While the chairman’s remarks remained within the bounds of what he has laid out before on several occasions, including the need for voluntary incentive auctions to recoup contiguous swaths of spectrum from TV broadcasters and others to meet anticipated wireless broadband demand, the head of the CEA turned up the rhetorical heat directed at TV broadcasters. In a speech Jan. 6 at the convention, CEA president and CEO Gary Shapiro likened TV broadcasters to “squatters” on spectrum that could better be used to meet broadband demand and spur innovation.

The comments of Shapiro, who released “The Comeback: How Innovation Will Restore The American Dream,” a blueprint for restoring American success, echoed a chorus of voices from the technology and telecommunications community that has pinned the future success of the United States on the global economic stage to the availability of copious amounts of spectrum for broadband Internet service.

A venue like CES underscores the point.

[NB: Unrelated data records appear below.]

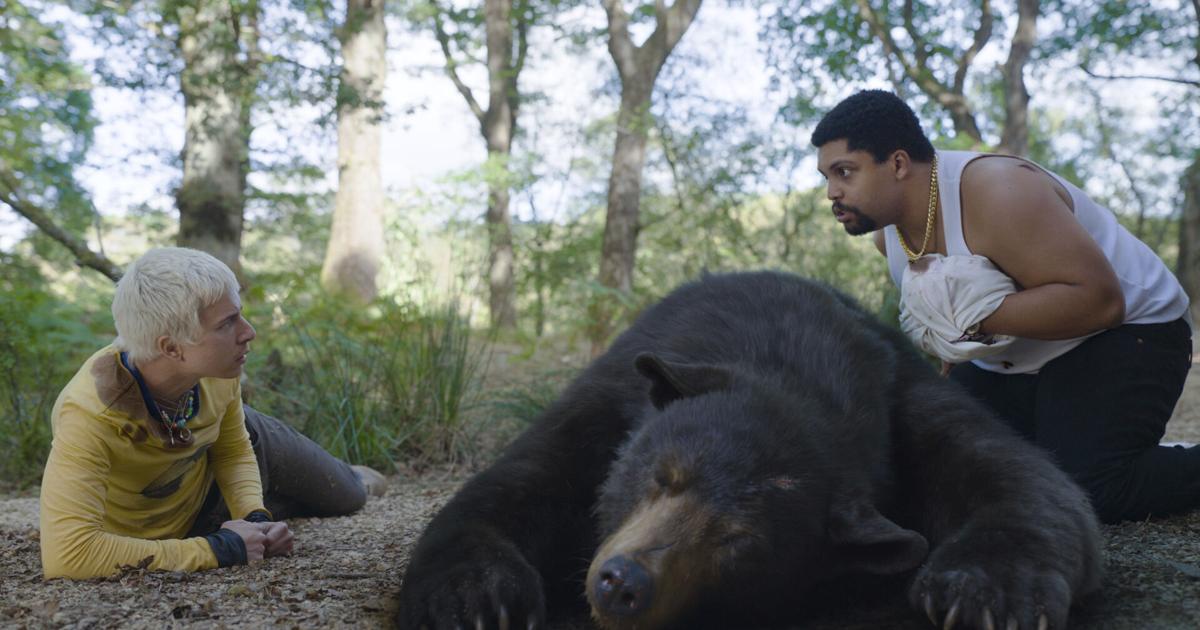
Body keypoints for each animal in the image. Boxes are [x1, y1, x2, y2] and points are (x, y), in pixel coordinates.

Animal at [397, 271, 1102, 630]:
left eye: (738, 540)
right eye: (662, 476)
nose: (623, 584)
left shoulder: (904, 392)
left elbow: (1024, 479)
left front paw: (987, 591)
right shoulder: (613, 392)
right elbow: (518, 481)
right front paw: (476, 597)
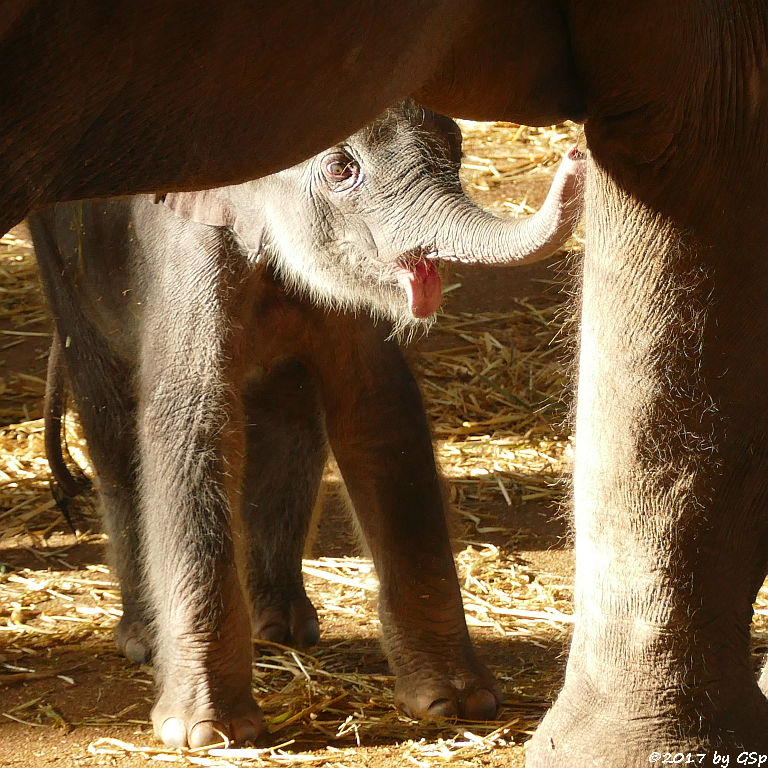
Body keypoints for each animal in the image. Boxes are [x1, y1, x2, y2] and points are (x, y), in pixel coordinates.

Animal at [30, 99, 584, 748]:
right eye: (342, 168)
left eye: (456, 145)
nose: (577, 154)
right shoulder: (185, 252)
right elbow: (191, 421)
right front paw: (206, 734)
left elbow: (378, 410)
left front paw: (458, 704)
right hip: (61, 261)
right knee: (112, 419)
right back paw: (144, 640)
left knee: (287, 416)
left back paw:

With numerous tablet introductions, not the least of which was the Motorola Xoom tablet that will be available on the Verizon 4G LTE network running Google’s Android 3.0, the case for making available more spectrum to serve the entertainment and business needs of consumers is understandable. For instance, among the features of the new Xoom is the ability to video chat with friends and browse among numerous videos to view.

For its part, the broadcast industry finds itself in an uncomfortable position. Having relinquished more than a quarter of its spectrum as part of the DTV transition and eyeing new potential revenue sources for its spectrum in the form of mobile DTV and multicasting, many TV broadcasters are reluctant to contemplate a future without its one-to-many value proposition. “Any construction that says it’s a broadband world to the exclusion of broadcast simply misses the reality of what the future will eventually produce,” Gordon Smith, CEO and president of the NAB, told a Washington Post reporter. “It’s a world of the future that’s broadband and broadcast.”